| EXERCISE INPUT |
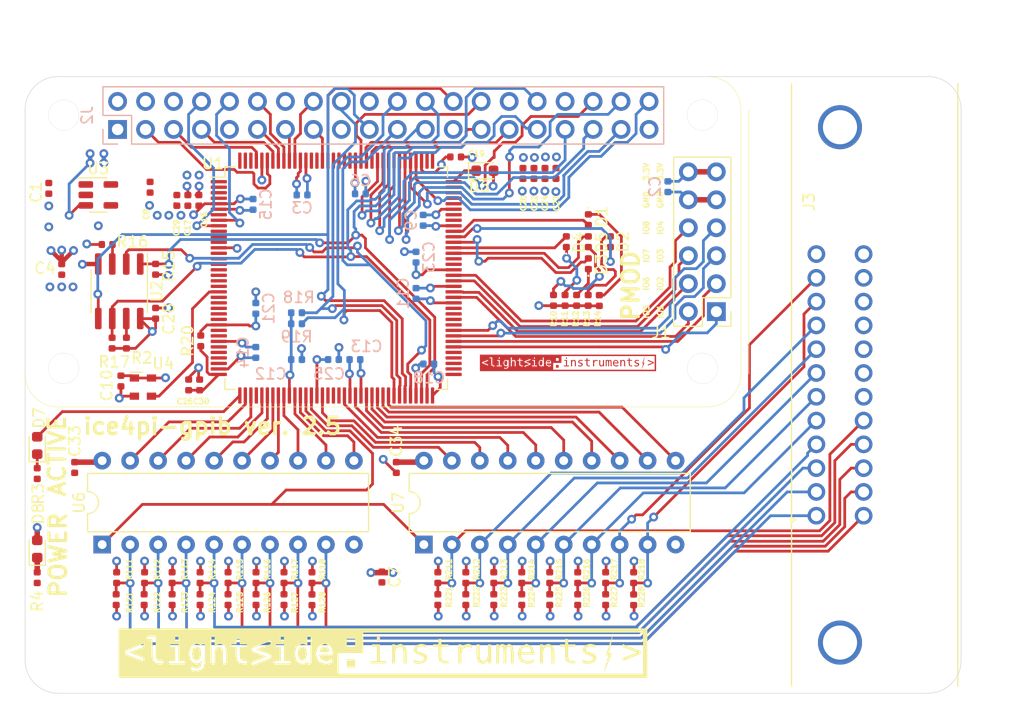
<source format=kicad_pcb>
(kicad_pcb
	(version 20240108)
	(generator "pcbnew")
	(generator_version "8.0")
	(general
		(thickness 1.6)
		(legacy_teardrops no)
	)
	(paper "A4")
	(layers
		(0 "F.Cu" signal)
		(1 "In1.Cu" power)
		(2 "In2.Cu" power)
		(31 "B.Cu" signal)
		(32 "B.Adhes" user "B.Adhesive")
		(33 "F.Adhes" user "F.Adhesive")
		(34 "B.Paste" user)
		(35 "F.Paste" user)
		(36 "B.SilkS" user "B.Silkscreen")
		(37 "F.SilkS" user "F.Silkscreen")
		(38 "B.Mask" user)
		(39 "F.Mask" user)
		(40 "Dwgs.User" user "User.Drawings")
		(41 "Cmts.User" user "User.Comments")
		(42 "Eco1.User" user "User.Eco1")
		(43 "Eco2.User" user "User.Eco2")
		(44 "Edge.Cuts" user)
		(45 "Margin" user)
		(46 "B.CrtYd" user "B.Courtyard")
		(47 "F.CrtYd" user "F.Courtyard")
		(48 "B.Fab" user)
		(49 "F.Fab" user)
	)
	(setup
		(stackup
			(layer "F.SilkS"
				(type "Top Silk Screen")
			)
			(layer "F.Paste"
				(type "Top Solder Paste")
			)
			(layer "F.Mask"
				(type "Top Solder Mask")
				(thickness 0.01)
			)
			(layer "F.Cu"
				(type "copper")
				(thickness 0.035)
			)
			(layer "dielectric 1"
				(type "core")
				(thickness 0.48)
				(material "FR4")
				(epsilon_r 4.5)
				(loss_tangent 0.02)
			)
			(layer "In1.Cu"
				(type "copper")
				(thickness 0.035)
			)
			(layer "dielectric 2"
				(type "prepreg")
				(thickness 0.48)
				(material "FR4")
				(epsilon_r 4.5)
				(loss_tangent 0.02)
			)
			(layer "In2.Cu"
				(type "copper")
				(thickness 0.035)
			)
			(layer "dielectric 3"
				(type "core")
				(thickness 0.48)
				(material "FR4")
				(epsilon_r 4.5)
				(loss_tangent 0.02)
			)
			(layer "B.Cu"
				(type "copper")
				(thickness 0.035)
			)
			(layer "B.Mask"
				(type "Bottom Solder Mask")
				(thickness 0.01)
			)
			(layer "B.Paste"
				(type "Bottom Solder Paste")
			)
			(layer "B.SilkS"
				(type "Bottom Silk Screen")
			)
			(copper_finish "None")
			(dielectric_constraints no)
		)
		(pad_to_mask_clearance 0.051)
		(solder_mask_min_width 0.25)
		(allow_soldermask_bridges_in_footprints no)
		(aux_axis_origin 50 49)
		(pcbplotparams
			(layerselection 0x003ffff_ffffffff)
			(plot_on_all_layers_selection 0x0001000_00000000)
			(disableapertmacros no)
			(usegerberextensions no)
			(usegerberattributes no)
			(usegerberadvancedattributes no)
			(creategerberjobfile no)
			(dashed_line_dash_ratio 12.000000)
			(dashed_line_gap_ratio 3.000000)
			(svgprecision 6)
			(plotframeref no)
			(viasonmask no)
			(mode 1)
			(useauxorigin yes)
			(hpglpennumber 1)
			(hpglpenspeed 20)
			(hpglpendiameter 15.000000)
			(pdf_front_fp_property_popups yes)
			(pdf_back_fp_property_popups yes)
			(dxfpolygonmode yes)
			(dxfimperialunits yes)
			(dxfusepcbnewfont yes)
			(psnegative no)
			(psa4output no)
			(plotreference yes)
			(plotvalue yes)
			(plotfptext yes)
			(plotinvisibletext no)
			(sketchpadsonfab no)
			(subtractmaskfromsilk no)
			(outputformat 1)
			(mirror no)
			(drillshape 0)
			(scaleselection 1)
			(outputdirectory "gerbers-2.5")
		)
	)
	(net 0 "")
	(net 1 "GND")
	(net 2 "12MHz")
	(net 3 "iCE_CDONE")
	(net 4 "iCE_CREST")
	(net 5 "iCE_MOSI")
	(net 6 "iCE_MISO")
	(net 7 "iCE_SCK")
	(net 8 "iCE_SS_B")
	(net 9 "Net-(R2-Pad2)")
	(net 10 "+3V3")
	(net 11 "+5V")
	(net 12 "+1V2")
	(net 13 "Net-(C26-Pad1)")
	(net 14 "LED4")
	(net 15 "Net-(D1-Pad1)")
	(net 16 "Net-(D2-Pad1)")
	(net 17 "LED3")
	(net 18 "Net-(D3-Pad1)")
	(net 19 "LED2")
	(net 20 "LED1")
	(net 21 "Net-(D4-Pad1)")
	(net 22 "Net-(D5-Pad1)")
	(net 23 "LED0")
	(net 24 "PIO1_02")
	(net 25 "PIO1_03")
	(net 26 "PIO1_04")
	(net 27 "PIO1_05")
	(net 28 "PIO1_06")
	(net 29 "PIO1_07")
	(net 30 "PIO1_08")
	(net 31 "PIO1_09")
	(net 32 "Net-(R16-Pad2)")
	(net 33 "PIO0_09")
	(net 34 "PIO0_08")
	(net 35 "PIO0_07")
	(net 36 "PIO0_06")
	(net 37 "PIO0_05")
	(net 38 "PIO0_04")
	(net 39 "PIO0_03")
	(net 40 "PIO0_02")
	(net 41 "Net-(D6-Pad1)")
	(net 42 "RS232_Tx_TTL")
	(net 43 "RS232_Rx_TTL")
	(net 44 "PIO0_10")
	(net 45 "PIO0_12")
	(net 46 "PIO0_11")
	(net 47 "PIO0_13")
	(net 48 "PIO0_14")
	(net 49 "PIO0_15")
	(net 50 "PIO0_16")
	(net 51 "PIO0_21")
	(net 52 "PIO0_20")
	(net 53 "PIO0_19")
	(net 54 "PIO0_18")
	(net 55 "PIO0_17")
	(net 56 "unconnected-(U3-Pad4)")
	(net 57 "unconnected-(U1-Pad144)")
	(net 58 "unconnected-(U1-Pad143)")
	(net 59 "unconnected-(U1-Pad142)")
	(net 60 "unconnected-(U1-Pad131)")
	(net 61 "unconnected-(U1-Pad130)")
	(net 62 "unconnected-(U1-Pad127)")
	(net 63 "unconnected-(U1-Pad126)")
	(net 64 "unconnected-(U1-Pad125)")
	(net 65 "unconnected-(U1-Pad124)")
	(net 66 "unconnected-(U1-Pad110)")
	(net 67 "unconnected-(U1-Pad109)")
	(net 68 "IR_SD")
	(net 69 "IR_RXD")
	(net 70 "IR_TXD")
	(net 71 "unconnected-(U1-Pad104)")
	(net 72 "unconnected-(U1-Pad102)")
	(net 73 "unconnected-(U1-Pad101)")
	(net 74 "unconnected-(U1-Pad94)")
	(net 75 "unconnected-(U1-Pad93)")
	(net 76 "unconnected-(U1-Pad85)")
	(net 77 "unconnected-(U1-Pad84)")
	(net 78 "unconnected-(U1-Pad83)")
	(net 79 "unconnected-(U1-Pad82)")
	(net 80 "unconnected-(U1-Pad77)")
	(net 81 "unconnected-(U1-Pad76)")
	(net 82 "unconnected-(U1-Pad75)")
	(net 83 "unconnected-(U1-Pad74)")
	(net 84 "unconnected-(U1-Pad73)")
	(net 85 "unconnected-(U1-Pad55)")
	(net 86 "unconnected-(U1-Pad54)")
	(net 87 "unconnected-(U1-Pad53)")
	(net 88 "unconnected-(U1-Pad40)")
	(net 89 "unconnected-(U1-Pad34)")
	(net 90 "unconnected-(U1-Pad33)")
	(net 91 "unconnected-(U1-Pad32)")
	(net 92 "unconnected-(U1-Pad31)")
	(net 93 "unconnected-(U1-Pad29)")
	(net 94 "unconnected-(U1-Pad28)")
	(net 95 "unconnected-(U1-Pad26)")
	(net 96 "unconnected-(U1-Pad25)")
	(net 97 "unconnected-(U1-Pad24)")
	(net 98 "unconnected-(U1-Pad23)")
	(net 99 "unconnected-(U1-Pad22)")
	(net 100 "unconnected-(U1-Pad20)")
	(net 101 "unconnected-(U1-Pad19)")
	(net 102 "unconnected-(U1-Pad18)")
	(net 103 "unconnected-(U1-Pad17)")
	(net 104 "unconnected-(U1-Pad16)")
	(net 105 "unconnected-(U1-Pad15)")
	(net 106 "unconnected-(U1-Pad12)")
	(net 107 "unconnected-(U1-Pad11)")
	(net 108 "unconnected-(U1-Pad10)")
	(net 109 "unconnected-(U1-Pad7)")
	(net 110 "unconnected-(U1-Pad4)")
	(net 111 "unconnected-(U1-Pad3)")
	(net 112 "unconnected-(U1-Pad2)")
	(net 113 "unconnected-(U1-Pad1)")
	(net 114 "/gpib4ice/REN")
	(net 115 "/gpib4ice/DIO08")
	(net 116 "/gpib4ice/DIO07")
	(net 117 "/gpib4ice/DIO06")
	(net 118 "/gpib4ice/DIO05")
	(net 119 "/gpib4ice/ATN")
	(net 120 "/gpib4ice/SRQ")
	(net 121 "/gpib4ice/IFC")
	(net 122 "/gpib4ice/NDAC")
	(net 123 "/gpib4ice/NRFD")
	(net 124 "/gpib4ice/DAV")
	(net 125 "/gpib4ice/EOI")
	(net 126 "/gpib4ice/DIO04")
	(net 127 "/gpib4ice/DIO03")
	(net 128 "/gpib4ice/DIO02")
	(net 129 "/gpib4ice/DIO01")
	(net 130 "Net-(D8-Pad1)")
	(net 131 "Net-(D7-Pad1)")
	(net 132 "GPIB_DIO01")
	(net 133 "GPIB_DIO02")
	(net 134 "GPIB_DIO03")
	(net 135 "GPIB_DIO04")
	(net 136 "GPIB_DIO05")
	(net 137 "GPIB_DIO06")
	(net 138 "GPIB_DIO07")
	(net 139 "GPIB_DIO08")
	(net 140 "GPIB_PE")
	(net 141 "GPIB_TE")
	(net 142 "GPIB_REN")
	(net 143 "GPIB_IFC")
	(net 144 "GPIB_NDAC")
	(net 145 "GPIB_NRFD")
	(net 146 "GPIB_DAV")
	(net 147 "GPIB_EOI")
	(net 148 "GPIB_ATN")
	(net 149 "GPIB_SRQ")
	(net 150 "GPIB_DC")
	(net 151 "CTRL_LED")
	(footprint "ice4pi:mount_hole" (layer "F.Cu") (at 53.5 52.5))
	(footprint "Capacitor_SMD:C_0402_1005Metric" (layer "F.Cu") (at 65.779546 60.244888 -90))
	(footprint "Capacitor_SMD:C_0402_1005Metric" (layer "F.Cu") (at 64.779546 60.244888 -90))
	(footprint "Capacitor_SMD:C_0402_1005Metric" (layer "F.Cu") (at 95.210392 57.797011 90))
	(footprint "Capacitor_SMD:C_0402_1005Metric" (layer "F.Cu") (at 96.210392 57.797011 90))
	(footprint "Capacitor_SMD:C_0402_1005Metric" (layer "F.Cu") (at 97.210392 57.797011 90))
	(footprint "Capacitor_SMD:C_0402_1005Metric" (layer "F.Cu") (at 98.210392 57.797011 90))
	(footprint "Capacitor_SMD:C_0402_1005Metric" (layer "F.Cu") (at 63.779546 60.244888 -90))
	(footprint "LED_SMD:LED_0402_1005Metric" (layer "F.Cu") (at 103.15 64 -90))
	(footprint "LED_SMD:LED_0402_1005Metric" (layer "F.Cu") (at 101.15 66 90))
	(footprint "LED_SMD:LED_0402_1005Metric" (layer "F.Cu") (at 101.15 64 90))
	(footprint "Resistor_SMD:R_0402_1005Metric" (layer "F.Cu") (at 59.2 73.2 90))
	(footprint "Resistor_SMD:R_0402_1005Metric" (layer "F.Cu") (at 57.45 64.25))
	(footprint "Resistor_SMD:R_0402_1005Metric" (layer "F.Cu") (at 57.9 73.2 90))
	(footprint "ice4pi:lsi-logo-16mm-fcu" (layer "F.Cu") (at 99.3 75.55))
	(footprint "LED_SMD:LED_0402_1005Metric" (layer "F.Cu") (at 101.15 62 -90))
	(footprint "Capacitor_SMD:C_0402_1005Metric" (layer "F.Cu") (at 58.7 76.65 -90))
	(footprint "Oscillator:Oscillator_SMD_Abracon_ASDMB-4Pin_2.5x2.0mm" (layer "F.Cu") (at 60.7 77.2 -90))
	(footprint "Resistor_SMD:R_0402_1005Metric" (layer "F.Cu") (at 61.85 66.5 90))
	(footprint "Package_SO:SOIC-8_3.9x4.9mm_P1.27mm" (layer "F.Cu") (at 58.55 68.5 -90))
	(footprint "Capacitor_SMD:C_0402_1005Metric" (layer "F.Cu") (at 61.85 70.5 90))
	(footprint "Package_TO_SOT_SMD:SOT-23-5" (layer "F.Cu") (at 56.65 59.75))
	(footprint "Capacitor_SMD:C_0402_1005Metric" (layer "F.Cu") (at 52.15 59.15 -90))
	(footprint "Capacitor_SMD:C_0402_1005Metric" (layer "F.Cu") (at 61.35 59.05 -90))
	(footprint "Diode_SMD:D_0603_1608Metric" (layer "F.Cu") (at 91.75 57.55))
	(footprint "Package_QFP:TQFP-144_20x20mm_P0.5mm" (layer "F.Cu") (at 78.25 67.3))
	(footprint "Capacitor_SMD:C_0402_1005Metric" (layer "F.Cu") (at 65.85 77 90))
	(footprint "Resistor_SMD:R_0402_1005Metric" (layer "F.Cu") (at 65.95 73 -90))
	(footprint "Capacitor_SMD:C_0402_1005Metric" (layer "F.Cu") (at 64.85 77 90))
	(footprint "Capacitor_SMD:C_0402_1005Metric" (layer "F.Cu") (at 89.1 56.3))
	(footprint "Resistor_SMD:R_0402_1005Metric" (layer "F.Cu") (at 97.982852 69.321589 -90))
	(footprint "Resistor_SMD:R_0402_1005Metric" (layer "F.Cu") (at 100.082852 69.321589 -90))
	(footprint "Resistor_SMD:R_0402_1005Metric" (layer "F.Cu") (at 102.14399 69.336959 -90))
	(footprint "Resistor_SMD:R_0402_1005Metric"
		(layer "F.Cu")
		(uuid "00000000-0000-0000-0000-00005e49e4bc")
		(at 101.132852 69.321589 -90)
		(descr "Resistor SMD 0402 (1005 Metric), square (rectangular) end terminal, IPC_7351 nominal, (Body size source: http://www.tortai-tech.com/upload/download/2011102023233369053.pdf), generated with kicad-footprint-generator")
		(tags "resistor")
		(property "Reference" "R13"
			(at 1.678411 0.132852 -90)
			(layer "F.SilkS")
			(uuid "54ed3ee1-891b-418e-ab9c-6a18747d7388")
			(effects
				(font
					(size 0.5 0.5)
					(thickness 0.125)
				)
			)
		)
		(property "Value" "1K"
			(at 0 1.17 -90)
			(layer "F.Fab")
			(uuid "fd60415a-f01a-46c5-9369-ea970e435e5b")
			(effects
				(font
					(size 1 1)
					(thickness 0.15)
				)
			)
		)
		(property "Footprint" ""
			(at 0 0 -90)
			(layer "F.Fab")
			(hide yes)
			(uuid "6643156f-ffe0-433d-8149-70d66e8ccd6e")
			(effects
				(font
					(size 1.27 1.27)
					(thickness 0.15)
				)
			)
		)
		(property "Datasheet" ""
			(at 0 0 -90)
			(layer "F.Fab")
			(hide yes)
			(uuid "ecaafa6d-5eba-4c4b-bb26-811ea2057f30")
			(effects
				(font
					(size 1.27 1.27)
					(thickness 0.15)
				)
			)
		)
		(property "Description" ""
			(at 0 0 -90)
			(layer "F.Fab")
			(hide yes)
			(uuid "7f18b90f-aa53-4e82-be1a-9d3a8606a776")
			(effects
				(font
					(size 1.27 1.27)
					(thickness 0.15)
				)
			)
		)
		(property "PN" 
... [501987 chars truncated]
</source>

| TASK REQUIREMENTS |
Lines that include the word "Silkscreen" are to be extracted from the data above.

| FINISHED TASK |
		(36 "B.SilkS" user "B.Silkscreen")
		(37 "F.SilkS" user "F.Silkscreen")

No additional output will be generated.